12/10/09

Death of a Classmate - David Philip Milnor



David Philip Milnor Passed away on November 19, 2009. Born in 1931, he grew up in San Francisco but went to high school in Wilmington, N.C. He entered the Naval Academy, graduated and accepted a commission in the Air Force in 1954. After graduating from Navigation school in Houston, Texas, in 1955, he was assigned to Germany in 1955. He studied at the Air Force Institute of Technology in Dayton, Ohio, 1958-59, receiving a Masters in Electrical Engineering. After assignment to the Air Force Missile Test Center at Cape Canaveral, he flew many missions to South America, Africa, and the South Atlantic and Indian Oceans.

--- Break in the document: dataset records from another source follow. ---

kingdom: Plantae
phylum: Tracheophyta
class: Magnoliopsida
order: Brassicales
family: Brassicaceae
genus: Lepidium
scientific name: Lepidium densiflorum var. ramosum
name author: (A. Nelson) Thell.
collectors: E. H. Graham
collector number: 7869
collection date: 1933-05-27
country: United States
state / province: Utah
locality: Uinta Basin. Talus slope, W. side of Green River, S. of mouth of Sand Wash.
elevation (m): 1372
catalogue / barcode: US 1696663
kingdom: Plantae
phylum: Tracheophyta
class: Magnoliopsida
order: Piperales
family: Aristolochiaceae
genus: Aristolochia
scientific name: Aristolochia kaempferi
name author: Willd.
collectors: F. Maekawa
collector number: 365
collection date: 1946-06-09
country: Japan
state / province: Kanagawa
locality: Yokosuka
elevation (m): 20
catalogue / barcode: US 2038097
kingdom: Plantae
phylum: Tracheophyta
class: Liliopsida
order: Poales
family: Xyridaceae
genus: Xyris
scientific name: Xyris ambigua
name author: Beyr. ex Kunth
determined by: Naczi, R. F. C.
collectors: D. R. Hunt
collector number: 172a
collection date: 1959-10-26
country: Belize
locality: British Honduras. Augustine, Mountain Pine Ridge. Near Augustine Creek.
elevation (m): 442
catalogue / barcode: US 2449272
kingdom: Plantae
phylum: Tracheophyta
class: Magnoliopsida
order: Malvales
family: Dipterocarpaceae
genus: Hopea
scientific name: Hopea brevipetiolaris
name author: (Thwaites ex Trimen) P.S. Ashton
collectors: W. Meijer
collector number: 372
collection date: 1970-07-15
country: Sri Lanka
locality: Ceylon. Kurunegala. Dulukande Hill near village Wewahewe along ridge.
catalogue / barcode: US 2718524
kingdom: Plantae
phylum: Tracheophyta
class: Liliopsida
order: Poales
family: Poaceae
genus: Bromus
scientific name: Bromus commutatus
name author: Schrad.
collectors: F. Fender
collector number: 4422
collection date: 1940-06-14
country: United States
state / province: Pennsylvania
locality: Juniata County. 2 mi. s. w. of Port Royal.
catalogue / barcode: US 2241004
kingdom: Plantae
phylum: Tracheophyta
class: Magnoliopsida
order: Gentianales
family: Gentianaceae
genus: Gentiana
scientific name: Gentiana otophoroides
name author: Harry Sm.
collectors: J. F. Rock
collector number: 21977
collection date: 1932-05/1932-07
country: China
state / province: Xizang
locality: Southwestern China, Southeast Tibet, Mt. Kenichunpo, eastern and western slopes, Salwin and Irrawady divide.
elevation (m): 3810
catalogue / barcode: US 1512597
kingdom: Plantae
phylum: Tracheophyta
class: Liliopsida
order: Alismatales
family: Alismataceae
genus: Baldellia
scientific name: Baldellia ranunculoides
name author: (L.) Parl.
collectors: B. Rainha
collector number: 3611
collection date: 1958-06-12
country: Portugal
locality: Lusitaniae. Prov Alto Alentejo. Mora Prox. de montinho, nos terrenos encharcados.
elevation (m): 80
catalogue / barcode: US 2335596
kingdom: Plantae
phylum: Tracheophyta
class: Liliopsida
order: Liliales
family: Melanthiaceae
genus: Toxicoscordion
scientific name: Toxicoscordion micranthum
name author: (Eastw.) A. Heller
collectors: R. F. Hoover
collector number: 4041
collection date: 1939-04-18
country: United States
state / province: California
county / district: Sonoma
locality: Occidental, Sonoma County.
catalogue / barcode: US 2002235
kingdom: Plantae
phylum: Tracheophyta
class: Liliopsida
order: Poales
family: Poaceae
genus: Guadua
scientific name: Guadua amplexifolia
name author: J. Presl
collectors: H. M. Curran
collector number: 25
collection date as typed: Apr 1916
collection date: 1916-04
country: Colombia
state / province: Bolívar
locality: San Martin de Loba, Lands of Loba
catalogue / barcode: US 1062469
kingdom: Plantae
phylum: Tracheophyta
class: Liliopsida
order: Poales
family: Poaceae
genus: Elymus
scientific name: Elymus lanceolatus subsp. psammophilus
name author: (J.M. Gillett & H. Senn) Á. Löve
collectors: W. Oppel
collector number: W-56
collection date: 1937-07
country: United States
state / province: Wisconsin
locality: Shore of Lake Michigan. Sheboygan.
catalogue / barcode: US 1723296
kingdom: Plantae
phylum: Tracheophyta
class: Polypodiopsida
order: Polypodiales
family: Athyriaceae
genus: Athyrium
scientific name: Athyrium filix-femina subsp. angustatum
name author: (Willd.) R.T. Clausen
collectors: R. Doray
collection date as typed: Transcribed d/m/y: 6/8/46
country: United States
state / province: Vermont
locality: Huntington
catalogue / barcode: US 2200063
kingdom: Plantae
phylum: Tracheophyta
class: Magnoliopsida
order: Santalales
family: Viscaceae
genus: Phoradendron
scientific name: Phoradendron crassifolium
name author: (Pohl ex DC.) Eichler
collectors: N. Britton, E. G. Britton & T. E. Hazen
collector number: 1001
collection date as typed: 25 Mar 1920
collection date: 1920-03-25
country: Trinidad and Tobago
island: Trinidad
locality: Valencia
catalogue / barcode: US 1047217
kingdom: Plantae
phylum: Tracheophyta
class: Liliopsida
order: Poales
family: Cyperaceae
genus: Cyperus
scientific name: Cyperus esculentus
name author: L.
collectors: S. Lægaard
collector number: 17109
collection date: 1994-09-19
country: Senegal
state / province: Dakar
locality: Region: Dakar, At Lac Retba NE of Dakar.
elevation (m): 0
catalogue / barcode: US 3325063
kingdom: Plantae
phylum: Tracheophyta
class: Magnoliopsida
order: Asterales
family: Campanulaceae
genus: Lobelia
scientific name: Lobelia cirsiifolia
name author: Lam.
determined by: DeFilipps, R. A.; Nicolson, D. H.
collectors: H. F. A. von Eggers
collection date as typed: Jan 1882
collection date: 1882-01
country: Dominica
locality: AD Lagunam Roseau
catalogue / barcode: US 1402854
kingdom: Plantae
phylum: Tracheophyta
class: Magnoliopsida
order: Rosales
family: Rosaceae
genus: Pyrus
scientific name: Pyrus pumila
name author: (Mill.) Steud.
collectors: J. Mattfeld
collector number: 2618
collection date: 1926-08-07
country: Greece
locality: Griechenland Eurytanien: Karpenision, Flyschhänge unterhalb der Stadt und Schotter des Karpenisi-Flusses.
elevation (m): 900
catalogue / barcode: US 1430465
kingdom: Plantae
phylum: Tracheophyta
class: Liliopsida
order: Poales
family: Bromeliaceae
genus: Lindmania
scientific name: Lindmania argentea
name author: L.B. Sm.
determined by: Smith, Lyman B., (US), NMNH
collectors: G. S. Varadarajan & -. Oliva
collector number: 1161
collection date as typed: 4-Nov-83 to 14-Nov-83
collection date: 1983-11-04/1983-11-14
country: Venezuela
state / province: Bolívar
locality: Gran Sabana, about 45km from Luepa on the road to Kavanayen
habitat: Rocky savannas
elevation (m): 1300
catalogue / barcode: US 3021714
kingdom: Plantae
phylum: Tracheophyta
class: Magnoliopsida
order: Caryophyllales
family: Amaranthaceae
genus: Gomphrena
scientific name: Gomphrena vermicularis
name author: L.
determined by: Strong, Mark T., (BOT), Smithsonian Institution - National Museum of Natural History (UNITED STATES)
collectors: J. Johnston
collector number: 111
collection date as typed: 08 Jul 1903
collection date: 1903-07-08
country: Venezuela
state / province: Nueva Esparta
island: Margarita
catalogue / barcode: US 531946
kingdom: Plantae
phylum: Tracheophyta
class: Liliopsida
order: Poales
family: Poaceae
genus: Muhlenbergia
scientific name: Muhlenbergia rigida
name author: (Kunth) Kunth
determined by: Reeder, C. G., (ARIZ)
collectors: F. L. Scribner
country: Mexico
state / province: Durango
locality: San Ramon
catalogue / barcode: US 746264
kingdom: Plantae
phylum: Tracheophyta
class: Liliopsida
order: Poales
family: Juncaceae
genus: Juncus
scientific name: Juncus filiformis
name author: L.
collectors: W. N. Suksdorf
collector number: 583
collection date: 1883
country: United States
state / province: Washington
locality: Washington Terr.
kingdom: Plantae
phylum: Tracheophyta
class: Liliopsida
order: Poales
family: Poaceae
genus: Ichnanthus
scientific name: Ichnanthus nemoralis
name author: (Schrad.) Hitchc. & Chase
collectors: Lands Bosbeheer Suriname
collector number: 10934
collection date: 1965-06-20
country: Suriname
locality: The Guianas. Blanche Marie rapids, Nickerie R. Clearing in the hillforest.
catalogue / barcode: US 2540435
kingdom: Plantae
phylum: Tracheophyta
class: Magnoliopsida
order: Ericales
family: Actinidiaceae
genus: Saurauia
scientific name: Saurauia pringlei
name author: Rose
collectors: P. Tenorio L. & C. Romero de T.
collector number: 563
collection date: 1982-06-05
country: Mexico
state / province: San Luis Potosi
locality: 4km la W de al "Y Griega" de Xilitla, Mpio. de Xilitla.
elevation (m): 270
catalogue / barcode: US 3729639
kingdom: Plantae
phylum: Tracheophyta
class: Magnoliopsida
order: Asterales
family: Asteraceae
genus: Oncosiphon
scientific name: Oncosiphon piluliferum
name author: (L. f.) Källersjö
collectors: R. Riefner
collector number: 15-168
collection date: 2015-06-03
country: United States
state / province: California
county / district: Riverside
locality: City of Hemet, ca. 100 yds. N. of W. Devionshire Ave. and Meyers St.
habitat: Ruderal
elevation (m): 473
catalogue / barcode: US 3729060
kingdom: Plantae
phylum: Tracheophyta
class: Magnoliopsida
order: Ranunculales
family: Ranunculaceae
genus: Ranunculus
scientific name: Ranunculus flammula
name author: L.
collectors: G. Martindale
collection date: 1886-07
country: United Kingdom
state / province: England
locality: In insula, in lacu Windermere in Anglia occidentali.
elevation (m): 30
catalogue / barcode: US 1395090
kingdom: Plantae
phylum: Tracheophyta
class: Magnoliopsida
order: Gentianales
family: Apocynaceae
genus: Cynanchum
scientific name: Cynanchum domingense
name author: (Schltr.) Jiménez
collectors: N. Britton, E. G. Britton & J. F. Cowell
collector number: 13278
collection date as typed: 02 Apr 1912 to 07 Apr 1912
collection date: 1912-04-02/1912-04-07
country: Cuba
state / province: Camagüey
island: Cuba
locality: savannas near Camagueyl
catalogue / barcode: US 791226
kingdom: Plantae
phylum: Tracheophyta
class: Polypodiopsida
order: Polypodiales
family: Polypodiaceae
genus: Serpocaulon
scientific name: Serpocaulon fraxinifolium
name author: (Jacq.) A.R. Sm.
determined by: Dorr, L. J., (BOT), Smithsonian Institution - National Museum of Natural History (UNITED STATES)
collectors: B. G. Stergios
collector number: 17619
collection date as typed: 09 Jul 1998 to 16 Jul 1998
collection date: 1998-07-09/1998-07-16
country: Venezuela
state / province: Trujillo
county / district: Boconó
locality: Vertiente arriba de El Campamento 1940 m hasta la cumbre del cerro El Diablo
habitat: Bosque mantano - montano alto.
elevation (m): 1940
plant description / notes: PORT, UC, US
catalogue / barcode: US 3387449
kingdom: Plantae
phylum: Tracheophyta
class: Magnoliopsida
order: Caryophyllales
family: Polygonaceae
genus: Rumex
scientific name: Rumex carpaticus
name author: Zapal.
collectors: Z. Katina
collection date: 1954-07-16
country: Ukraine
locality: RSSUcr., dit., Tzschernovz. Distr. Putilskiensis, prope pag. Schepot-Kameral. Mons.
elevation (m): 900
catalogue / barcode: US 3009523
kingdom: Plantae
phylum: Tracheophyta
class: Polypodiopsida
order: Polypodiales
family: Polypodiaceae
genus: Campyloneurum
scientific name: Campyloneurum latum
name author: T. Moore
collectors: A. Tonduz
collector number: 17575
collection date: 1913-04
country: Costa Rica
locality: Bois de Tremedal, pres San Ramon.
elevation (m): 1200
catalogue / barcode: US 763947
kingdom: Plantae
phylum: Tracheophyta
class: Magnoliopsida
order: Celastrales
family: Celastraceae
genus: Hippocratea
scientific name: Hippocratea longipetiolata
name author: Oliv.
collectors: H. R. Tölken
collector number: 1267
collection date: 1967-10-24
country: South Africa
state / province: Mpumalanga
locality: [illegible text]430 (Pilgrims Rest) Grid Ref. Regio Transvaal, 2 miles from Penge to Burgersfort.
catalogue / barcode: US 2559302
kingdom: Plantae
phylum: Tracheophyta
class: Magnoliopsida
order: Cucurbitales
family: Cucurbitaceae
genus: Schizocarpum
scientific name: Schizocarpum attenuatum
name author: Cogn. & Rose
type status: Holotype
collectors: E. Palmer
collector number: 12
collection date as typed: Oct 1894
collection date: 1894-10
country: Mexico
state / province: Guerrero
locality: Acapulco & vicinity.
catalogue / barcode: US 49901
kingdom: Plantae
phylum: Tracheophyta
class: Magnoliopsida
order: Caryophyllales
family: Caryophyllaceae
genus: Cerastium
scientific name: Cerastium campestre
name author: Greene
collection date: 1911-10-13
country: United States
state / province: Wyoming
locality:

He left the Air Force in 1963 and spent several years in graduate school, including two years at Cornell University in the field of Ecology and Evolutionary Biology. He returned to engineering and began work at McClellan Air Force Base in 1973. David retired from the Civil Service in 1996. He married Gloria Pantoja of San Salvador, El Salvador, on May 21, 1988, and they visited Central America several times, though their home remained in Sacramento. He had an interest in poetry most of his life, but did not try writing until 2006, when, inspired by a family member, he found all the various forms of poetry both challenging and appealing. He wrote more than 70 poems, several of which have been published, in the Rattlesnake Review and Midweek Musings Anthology of the Hart Center's Wednesday Poetry Workshop, receiving an Honorable Mention for a poem in the 2008 California Federation of Chaparral Poets, Inc., contest. David's brother Eric predeceased him in 1992, but he is survived by his wife Gloria, his younger brother Andrew and his sister-in-law Catherine, by his two beloved nieces, Kristine Milnor of New York and Erika Clark Hale in Connecticut, and his brother-in-law Jose Pantoja and wife Janet from Seattle. Memorial services will take place on December 5, 2009, at noon, at El Sendero do la Cruz, 1401 Florin Road, Sacramento. Interment will be at the Sacramento Valley National Veterans Cemetery, Dixon, Calif. He will be surely missed by family and friends, for his brilliant mind, his intense interest in the world about him and his spiritual commitment.